The following users liked this post:
blnewt (10-23-2015)
#12
Here in the Netherlands they are not allowed for several reasons. Although I've seen them, it's only for the looks and with everything you need to like it. I personally do not like them for three reasons.
Wheel spacers destroy the balance of your car. And the wheel bearings will wear excessive. Wheels which are sticking out looks terrible.
Wheel spacers destroy the balance of your car. And the wheel bearings will wear excessive. Wheels which are sticking out looks terrible.
#13
Super Moderator
They definitely improve the stance with the OEM wheels on the coupe. A colleague of mine at work turned me onto this concept a while back when I asked him why his coupe looks so much better than others I've seen (less pronounced wheel gap)
But of course, this comes with some tradeoffs, which is why manufactures probably do not recommend or install them.

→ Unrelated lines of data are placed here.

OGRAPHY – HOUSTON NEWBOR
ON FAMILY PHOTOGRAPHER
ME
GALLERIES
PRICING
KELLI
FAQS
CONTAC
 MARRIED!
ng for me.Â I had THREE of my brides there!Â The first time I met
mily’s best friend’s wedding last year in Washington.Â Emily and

If you are a 'car aware' type like most of us, and maintain them on a regular basis, you are probably fine. If you are like most people and only pay attention to your car when something is scraping, wobbling or howling, then they are probably not the right mod for you.
But of course, this comes with some tradeoffs, which is why manufactures probably do not recommend or install them. If you are a 'car aware' type like most of us, and maintain them on a regular basis, you are probably fine. If you are like most people and only pay attention to your car when something is scraping, wobbling or howling, then they are probably not the right mod for you.